*Records for processing:*
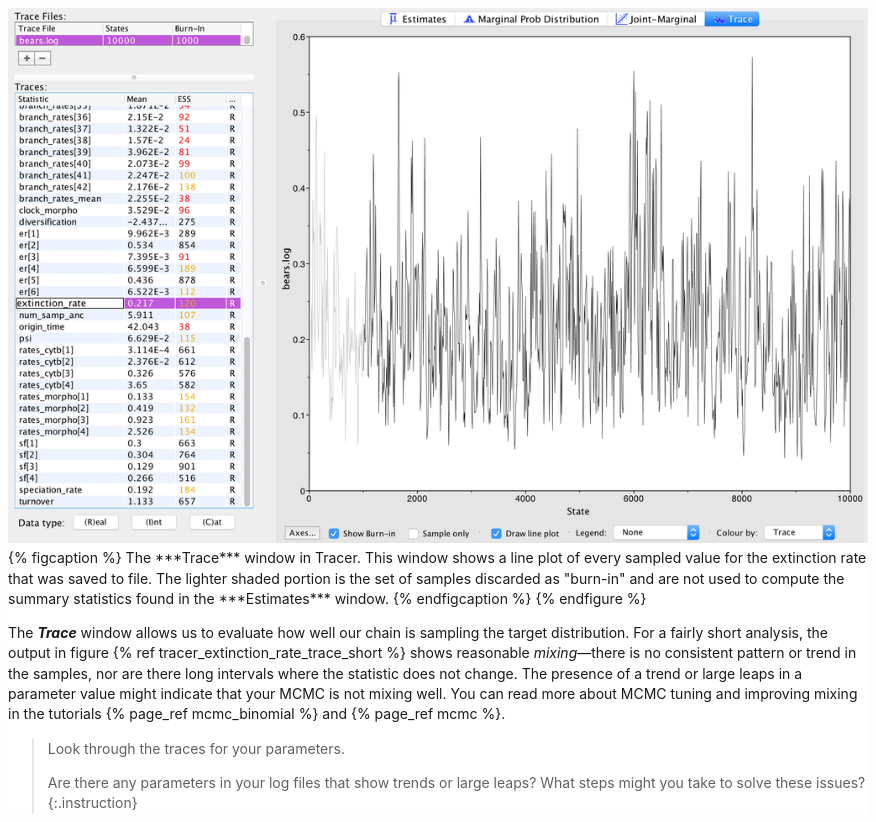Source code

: <img src="figures/tracer_extinction_rate_trace_short.png" width="900" />
{% figcaption %}
The ***Trace*** window in Tracer. This window
shows a line plot of every sampled value for the extinction rate that
was saved to file. The lighter shaded portion is the set of samples
discarded as "burn-in" and are not used to compute the summary
statistics found in the ***Estimates*** window.
{% endfigcaption %}
{% endfigure %}

The ***Trace*** window allows us to evaluate how well our
chain is sampling the target distribution. For a fairly short analysis,
the output in figure {% ref tracer_extinction_rate_trace_short %} shows reasonable
*mixing*—there is no consistent pattern or trend in the samples, nor are
there long intervals where the statistic does not change. The presence
of a trend or large leaps in a parameter value might indicate that your
MCMC is not mixing well. You can read more about MCMC tuning and
improving mixing in the tutorials {% page_ref mcmc_binomial %}
and {% page_ref mcmc %}.

> Look through the traces for your parameters.
> 
> Are there any parameters in your log files that show trends or large leaps? 
> What steps might you take to solve these issues?
{:.instruction}
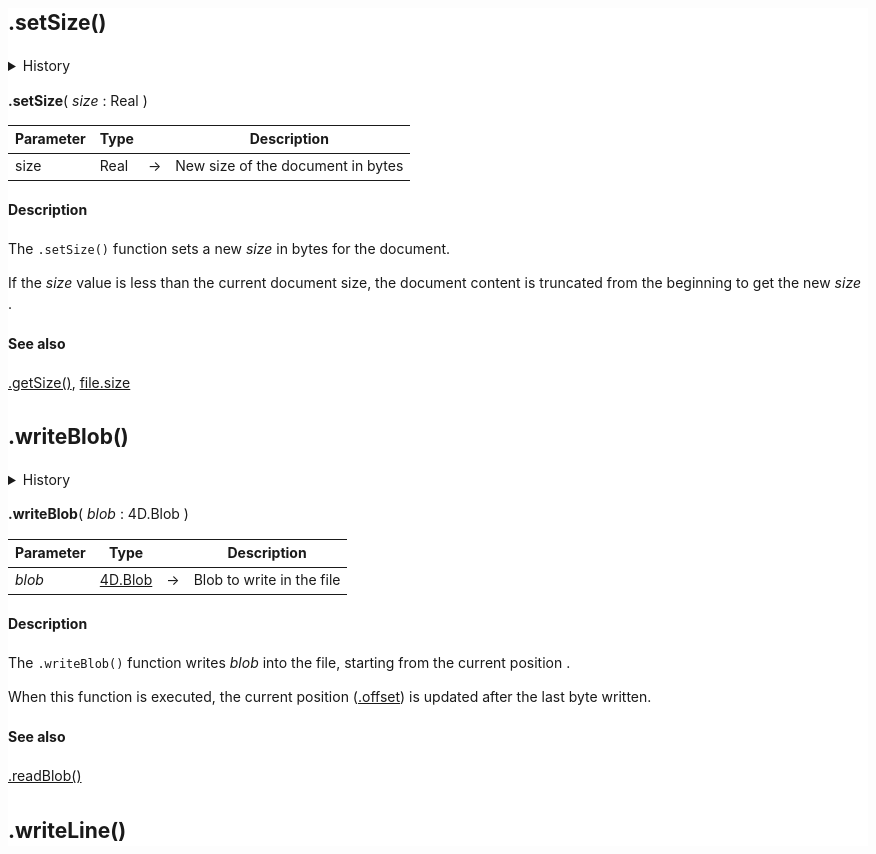




## .setSize()

<details><summary>History</summary></details>

  
**.setSize**( *size* : Real ) 


|Parameter|Type||Description|
|---|---|---|---|
|size|Real|->|New size of the document in bytes|


#### Description

The `.setSize()` function sets a new *size* in bytes for the document.

If the *size* value is less than the current document size, the document content is truncated from the beginning to get the new *size* . 

#### See also

[.getSize()](#getsize), [file.size](FileClass#size)





## .writeBlob()

<details><summary>History</summary></details>


**.writeBlob**( *blob* : 4D.Blob ) 


|Parameter|Type||Description|
|---|---|---|---|
|*blob*|[4D.Blob](BlobClass)|->|Blob to write in the file|


#### Description

The `.writeBlob()` function writes *blob* into the file, starting from the current position .

When this function is executed, the current position ([.offset](#offset)) is updated after the last byte written.

#### See also

[.readBlob()](#readblob)






## .writeLine()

*What to work on:*
Return all the data exactly, and keep the pictures out.

*Output for this exercise:*
Source code

: <img src="figures/tracer_extinction_rate_trace_short.png" width="900" />
{% figcaption %}
The ***Trace*** window in Tracer. This window
shows a line plot of every sampled value for the extinction rate that
was saved to file. The lighter shaded portion is the set of samples
discarded as "burn-in" and are not used to compute the summary
statistics found in the ***Estimates*** window.
{% endfigcaption %}
{% endfigure %}

The ***Trace*** window allows us to evaluate how well our
chain is sampling the target distribution. For a fairly short analysis,
the output in figure {% ref tracer_extinction_rate_trace_short %} shows reasonable
*mixing*—there is no consistent pattern or trend in the samples, nor are
there long intervals where the statistic does not change. The presence
of a trend or large leaps in a parameter value might indicate that your
MCMC is not mixing well. You can read more about MCMC tuning and
improving mixing in the tutorials {% page_ref mcmc_binomial %}
and {% page_ref mcmc %}.

> Look through the traces for your parameters.
> 
> Are there any parameters in your log files that show trends or large leaps? 
> What steps might you take to solve these issues?
{:.instruction}




## .setSize()

<details><summary>History</summary></details>

  
**.setSize**( *size* : Real ) 


|Parameter|Type||Description|
|---|---|---|---|
|size|Real|->|New size of the document in bytes|


#### Description

The `.setSize()` function sets a new *size* in bytes for the document.

If the *size* value is less than the current document size, the document content is truncated from the beginning to get the new *size* . 

#### See also

[.getSize()](#getsize), [file.size](FileClass#size)





## .writeBlob()

<details><summary>History</summary></details>


**.writeBlob**( *blob* : 4D.Blob ) 


|Parameter|Type||Description|
|---|---|---|---|
|*blob*|[4D.Blob](BlobClass)|->|Blob to write in the file|


#### Description

The `.writeBlob()` function writes *blob* into the file, starting from the current position .

When this function is executed, the current position ([.offset](#offset)) is updated after the last byte written.

#### See also

[.readBlob()](#readblob)






## .writeLine()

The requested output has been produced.